Glutamat ist eine natürlich vorkommende Aminosäure, die für den Umami-Geschmack verantwortlich ist. In vielen Lebensmitteln kommt Glutamat in gebundener oder freier Form vor. Freies Glutamat, wie es in gereiften oder fermentierten Produkten vorkommt, ist besonders geschmacksintensiv. Industriell hergestelltes Mononatriumglutamat (MSG) wird in der Lebensmittelindustrie oft verwendet, um den Umami-Geschmack in Fertiggerichten oder Snacks zu verstärken.

Umami in der Küche verschiedener Kulturen

Umami spielt in der Küche vieler Kulturen eine zentrale Rolle, oft ohne dass der Begriff direkt verwendet wird.

In der japanischen Küche wird Umami gezielt durch Zutaten wie Kombu, Katsuobushi (getrocknete Bonitoflocken) und Miso eingesetzt.

In der italienischen Küche kommt Umami vor allem durch gereiften Parmesan, Tomaten und luftgetrockneten Schinken zur Geltung.

In der französischen Küche sorgt die lange Reduktion von Soßen und Fonds für eine hohe Konzentration an Umami.

Auch die asiatische Küche nutzt fermentierte Soßen wie Sojasoße und Fischsoße, um Gerichten Tiefe zu verleihen.

Umami ist also ein universeller Geschmack, der in vielen traditionellen Küchen zu finden ist.

Wie erkennst du Umami in einem Gericht

Umami ist ein Geschmack, der oft unauffällig ist, aber eine entscheidende Rolle spielt. Du erkennst Umami daran, dass ein Gericht besonders „rund“ und zufriedenstellend schmeckt. Es ist der Geschmack, der dir das Gefühl gibt, dass etwas „fehlt“, wenn er nicht vorhanden ist.

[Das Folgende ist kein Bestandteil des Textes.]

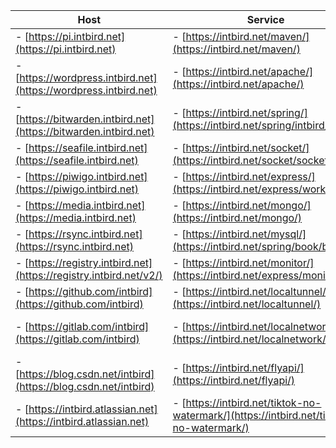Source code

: | Host                                                              | Service                                                                                | Panel                                                                    |
| -------                                                           | -------                                                                                | -------                                                                  |
|- [https://pi.intbird.net](https://pi.intbird.net)                 |- [https://intbird.net/maven/](https://intbird.net/maven/)                              |- [https://intbird.net/webmin/](https://intbird.net/webmin/)              |
|- [https://wordpress.intbird.net](https://wordpress.intbird.net)   |- [https://intbird.net/apache/](https://intbird.net/apache/)                            |- [https://intbird.net/portainer/](https://intbird.net/portainer/)        |
|- [https://bitwarden.intbird.net](https://bitwarden.intbird.net)   |- [https://intbird.net/spring/](https://intbird.net/spring/intbird/)                    |- [https://intbird.net/phpmyadmin/](https://intbird.net/phpmyadmin/)      |
|- [https://seafile.intbird.net](https://seafile.intbird.net)       |- [https://intbird.net/socket/](https://intbird.net/socket/socket.io/)                  |- [https://intbird.net/nexus/](https://intbird.net/nexus/)                |
|- [https://piwigo.intbird.net](https://piwigo.intbird.net)         |- [https://intbird.net/express/](https://intbird.net/express/workbench)                 |- [https://intbird.net/jenkins/](https://intbird.net/jenkins/)            |
|- [https://media.intbird.net](https://media.intbird.net)           |- [https://intbird.net/mongo/](https://intbird.net/mongo/)                              |- [https://intbird.net/deluge/](https://intbird.net/deluge/)              |
|- [https://rsync.intbird.net](https://rsync.intbird.net)           |- [https://intbird.net/mysql/](https://intbird.net/spring/book/books)                   |- [https://intbird.net/nextcloud/](https://intbird.net/nextcloud/)        |
|- [https://registry.intbird.net](https://registry.intbird.net/v2/) |- [https://intbird.net/monitor/](https://intbird.net/express/monitor)                   |- [https://intbird.net/kubernetes/](https://intbird.net/kubernetes/)      |
|- [https://github.com/intbird](https://github.com/intbird)         |- [https://intbird.net/localtunnel/](https://intbird.net/localtunnel/)                  |- [https://intbird.net/kibana/](https://intbird.net/kibana/)              |
|- [https://gitlab.com/intbird](https://gitlab.com/intbird)         |- [https://intbird.net/localnetwork/](https://intbird.net/localnetwork/)                |- [https://intbird.net/elasticsearch/](https://intbird.net/elasticsearch/)|
|- [https://blog.csdn.net/intbird](https://blog.csdn.net/intbird)   |- [https://intbird.net/flyapi/](https://intbird.net/flyapi/)                            |- email: [intbird@intbird.net](mailto:intbird@intbird.net)                | 
|- [https://intbird.atlassian.net](https://intbird.atlassian.net)   |- [https://intbird.net/tiktok-no-watermark/](https://intbird.net/tiktok-no-watermark/)  |- telegram: [https://t.me/intbird](https://t.me/intbird)                  | 
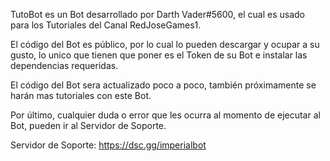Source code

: TutoBot es un Bot desarrollado por Darth Vader#5600, el cual es usado para los Tutoriales del Canal RedJoseGames1.

El código del Bot es público, por lo cual lo pueden descargar y ocupar a su gusto, lo unico que tienen que poner
es el Token de su Bot e instalar las dependencias requeridas.

El código del Bot sera actualizado poco a poco, también próximamente se harán mas tutoriales con este Bot.

Por último, cualquier duda o error que les ocurra al momento de ejecutar al Bot, pueden ir al Servidor de Soporte.

Servidor de Soporte: https://dsc.gg/imperialbot
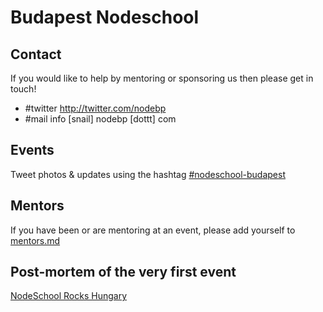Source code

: # Budapest Nodeschool

## Contact

If you would like to help by mentoring or sponsoring us then please get in touch!

- #twitter http://twitter.com/nodebp
- #mail info [snail] nodebp [dottt] com

## Events

Tweet photos & updates using the hashtag [#nodeschool-budapest](https://twitter.com/search?q=nodeschool-budapest)

## Mentors
If you have been or are mentoring at an event, please add yourself to [mentors.md](https://github.com/nodeschool/budapest/blob/master/mentors.md)

## Post-mortem of the very first event

[NodeSchool Rocks Hungary](https://medium.com/javascript-and-the-server/4c17b07af319)
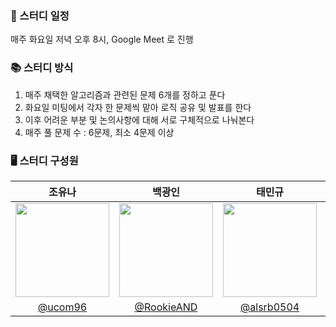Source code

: ### 📅 스터디 일정
매주 화요일 저녁 오후 8시, Google Meet 로 진행 

### 📚 스터디 방식

1. 매주 채택한 알고리즘과 관련된 문제 6개를 정하고 푼다 <br/>
2. 화요일 미팅에서 각자 한 문제씩 맡아 로직 공유 및 발표를 한다 
3. 이후 어려운 부분 및 논의사항에 대해 서로 구체적으로 나눠본다
4. 매주 풀 문제 수 : 6문제, 최소 4문제 이상


### 🖥 스터디 구성원
|조유나|백광인|태민규|오지은|
|:-:|:-:|:-:|:-:|
|<img src="https://avatars.githubusercontent.com/u/57552154?v=4" width=150>|<img src="https://avatars.githubusercontent.com/u/74497253?v=4" width=150>|<img src="https://avatars.githubusercontent.com/u/65377787?v=4" width=150>|<img src="https://avatars.githubusercontent.com/u/65931227?v=4" width=150>|
|[@ucom96](https://github.com/ucom96)|[@RookieAND](https://github.com/RookieAND)|[@alsrb0504](https://github.com/alsrb0504)|[@JeeeunOh](https://github.com/JeeeunOh)|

Umami harmoniert besonders gut mit salzigen und süßen Aromen und intensiviert den Gesamtgeschmack eines Gerichts.

Umami und seine Wirkung auf den Körper

Umami hat nicht nur geschmackliche, sondern auch physiologische Auswirkungen. Der Geschmack regt den Speichelfluss an, was die Verdauung fördert und den Geschmack anderer Zutaten intensiviert. Außerdem wird vermutet, dass Umami ein Sättigungsgefühl unterstützt und damit helfen kann, übermäßiges Essen zu vermeiden. Lebensmittel mit hohem Umami-Gehalt sind oft auch reich an Nährstoffen wie Proteinen und Aminosäuren.

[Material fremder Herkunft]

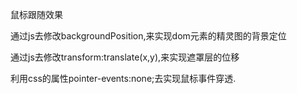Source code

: 鼠标跟随效果

通过js去修改backgroundPosition,来实现dom元素的精灵图的背景定位

通过js去修改transform:translate(x,y),来实现遮罩层的位移

利用css的属性pointer-events:none;去实现鼠标事件穿透.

Tipps, um Umami in der Küche zu nutzen

Um den Umami-Geschmack in deinen Gerichten zu verstärken, kannst du folgende Tipps ausprobieren:

Nutze Tomatenmark, um Soßen und Suppen einen intensiveren Geschmack zu verleihen.

Füge Parmesan oder andere gereifte Käsesorten zu Nudelgerichten oder Risottos hinzu.

Verwende Sojasoße, Miso oder Fischsoße, um Suppen oder Marinaden zu verfeinern.

Ergänze Eintöpfe und Schmorgerichte mit Pilzen oder getrockneten Tomaten.

Experimentiere mit fermentierten Lebensmitteln wie Kimchi oder Sauerkraut, um neue Umami-Noten zu entdecken.

Durch die gezielte Nutzung von Umami kannst du deine Gerichte auf eine neue geschmackliche Ebene bringen.

Fazit

Umami ist der fünfte Geschmackssinn, der Gerichten Tiefe und Komplexität verleiht. Er entsteht durch natürliche Glutamate und ist in vielen Lebensmitteln enthalten, von Tomaten bis zu gereiftem Käse. Umami macht Speisen nicht nur schmackhafter, sondern trägt auch zur Zufriedenheit beim Essen bei. Wenn du lernst, diesen Geschmack gezielt einzusetzen, kannst du deine Küche bereichern und köstliche Gerichte zaubern, die deine Sinne begeistern.